“Sogno di una notte di mezza Estate”: Zelig “off” all’Ambra Jovinelli

Sarà stata una scelta rischiosa quella di mettere in scena una commedia shakespeariana?
Può darsi, resta il fatto che quello che doveva essere un “sogno di una notte di mezza estate” si è trasformato, minuto dopo minuto, in un lungo (2he30’) incubo.

Regia di Giole Dix, traduzione e adattamento dello stesso e di Nicola Fano e protagonisti giovani comici di  “Zelig”, il programma che su canale cinque sforna, annualmente, nuova comicità sperimentale.

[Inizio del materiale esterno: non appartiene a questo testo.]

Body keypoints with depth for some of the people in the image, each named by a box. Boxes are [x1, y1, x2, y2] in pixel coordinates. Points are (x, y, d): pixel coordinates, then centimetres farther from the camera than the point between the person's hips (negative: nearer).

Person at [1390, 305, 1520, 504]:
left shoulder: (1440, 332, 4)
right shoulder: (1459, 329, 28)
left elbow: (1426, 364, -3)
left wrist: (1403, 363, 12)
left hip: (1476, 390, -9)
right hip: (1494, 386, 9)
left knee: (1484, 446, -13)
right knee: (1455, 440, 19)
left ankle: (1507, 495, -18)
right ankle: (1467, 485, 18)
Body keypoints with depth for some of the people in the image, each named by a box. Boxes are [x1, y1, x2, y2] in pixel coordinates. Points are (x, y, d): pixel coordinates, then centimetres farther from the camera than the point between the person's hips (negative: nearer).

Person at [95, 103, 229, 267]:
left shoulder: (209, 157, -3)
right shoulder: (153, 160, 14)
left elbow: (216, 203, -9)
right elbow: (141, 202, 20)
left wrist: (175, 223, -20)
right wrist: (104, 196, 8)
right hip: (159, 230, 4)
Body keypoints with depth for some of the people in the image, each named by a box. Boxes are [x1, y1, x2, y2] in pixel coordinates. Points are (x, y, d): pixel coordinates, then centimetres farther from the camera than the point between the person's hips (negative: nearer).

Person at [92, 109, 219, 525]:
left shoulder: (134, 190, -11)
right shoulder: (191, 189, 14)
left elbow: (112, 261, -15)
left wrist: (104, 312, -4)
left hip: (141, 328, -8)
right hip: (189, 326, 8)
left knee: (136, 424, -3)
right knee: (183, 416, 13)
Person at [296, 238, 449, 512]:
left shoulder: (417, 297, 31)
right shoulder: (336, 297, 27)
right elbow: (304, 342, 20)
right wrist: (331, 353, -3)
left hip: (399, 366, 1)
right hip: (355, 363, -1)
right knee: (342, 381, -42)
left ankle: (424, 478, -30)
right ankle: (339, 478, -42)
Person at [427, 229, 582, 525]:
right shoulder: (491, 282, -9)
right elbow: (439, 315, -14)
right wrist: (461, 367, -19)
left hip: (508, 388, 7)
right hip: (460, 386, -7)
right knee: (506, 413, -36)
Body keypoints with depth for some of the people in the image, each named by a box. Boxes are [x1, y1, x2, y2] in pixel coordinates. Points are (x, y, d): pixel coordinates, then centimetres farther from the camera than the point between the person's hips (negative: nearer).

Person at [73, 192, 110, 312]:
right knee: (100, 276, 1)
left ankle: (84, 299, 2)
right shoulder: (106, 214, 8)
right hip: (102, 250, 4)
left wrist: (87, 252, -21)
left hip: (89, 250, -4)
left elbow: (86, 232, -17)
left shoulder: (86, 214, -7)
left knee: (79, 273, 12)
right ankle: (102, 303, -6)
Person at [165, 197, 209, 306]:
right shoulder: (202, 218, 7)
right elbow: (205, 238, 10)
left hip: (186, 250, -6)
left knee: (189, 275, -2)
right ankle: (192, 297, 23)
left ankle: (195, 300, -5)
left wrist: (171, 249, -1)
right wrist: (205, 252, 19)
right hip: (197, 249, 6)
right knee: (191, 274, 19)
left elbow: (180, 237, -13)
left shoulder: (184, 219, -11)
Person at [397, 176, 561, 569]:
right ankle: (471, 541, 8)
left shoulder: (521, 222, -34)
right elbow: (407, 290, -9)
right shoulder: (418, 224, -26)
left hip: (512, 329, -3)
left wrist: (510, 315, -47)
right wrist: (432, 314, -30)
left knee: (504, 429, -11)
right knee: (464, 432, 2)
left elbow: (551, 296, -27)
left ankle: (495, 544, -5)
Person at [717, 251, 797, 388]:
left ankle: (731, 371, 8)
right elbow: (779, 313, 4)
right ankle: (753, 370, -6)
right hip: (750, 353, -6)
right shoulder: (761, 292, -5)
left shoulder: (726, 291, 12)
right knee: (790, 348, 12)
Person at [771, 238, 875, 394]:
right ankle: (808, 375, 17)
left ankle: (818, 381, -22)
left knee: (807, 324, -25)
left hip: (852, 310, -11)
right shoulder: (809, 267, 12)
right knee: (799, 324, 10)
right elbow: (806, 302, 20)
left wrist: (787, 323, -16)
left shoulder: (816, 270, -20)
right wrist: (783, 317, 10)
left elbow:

Questi sono gli ingredienti che vedono Marco Silvestri di “Pali e Dispari”, Katia Follesa di “Katiana e Valeriana”, la coppia Nuzzo-Di Biase di “Cosa vorresti dire?!?!” e altri meno affermati portare in tavola un piatto scialbo, insipido, insaporito da qualche trovata divertente che, però, non prende il sopravvento su un condimento di battute trite e ritrite.

Lo spettacolo rimane fedele (forse anche troppo) alla trama decisa da Shakespeare e quelli rappresentati sono i tanto famigerati intrighi, inversioni, schermaglie amorose e epiloghi da “e vissero tutti felici e contenti”. Tuttavia, Dix apporta qualche modifica, se non sulla trama, sul linguaggio e sull’intreccio comunicativo, banalizzandolo al massimo con battute proprie di uno show di “Colorado Cafè”.  

Il pubblico pagante risponde a tutto questo con eclatanti risate che portano a riflettere. Potrebbe essere lo spettacolo perfetto dopo una giornata di lavoro intenso, ma davanti a rappresentazioni simili non si può non pensare al teatro che ti fa innamorare, a quello che sa regalare una risata profonda, che induce quei pochi italiani illusi a credere che per salire su un palco non possa e non debba essere sufficiente dire stupidaggini. O meglio, bisogna essere in grado di dirle; la comicità spicciola è arte sottovalutata che presuppone più talento di quanto si possa immaginare.

Qualche chicca però c’è sempre. Oltre ai simpatici Maria di Biase e Corrado Nuzzo che mettono in scena alcuni dei loro quadretti alzando il tono delle risate, le fila del discorso teatrale sono riprese costantemente da un originale Puk, folletto bugiardo e malizioso, interpretato da un’insolita Petra Magoni. La cantante/artista italiana, riesce con una voce flessibile e modulata su vari registri, ad amalgamare lo spettacolo sulle note del contrabbassista Ferruccio Spinetti, producendo una melodia orecchiabile e virtuosa al termine di ogni scena.

Detto ciò a noi non rimane altro che seguire il consiglio di Puk: fare finta che sia stato un (brutto) sogno e riprendere a dormire.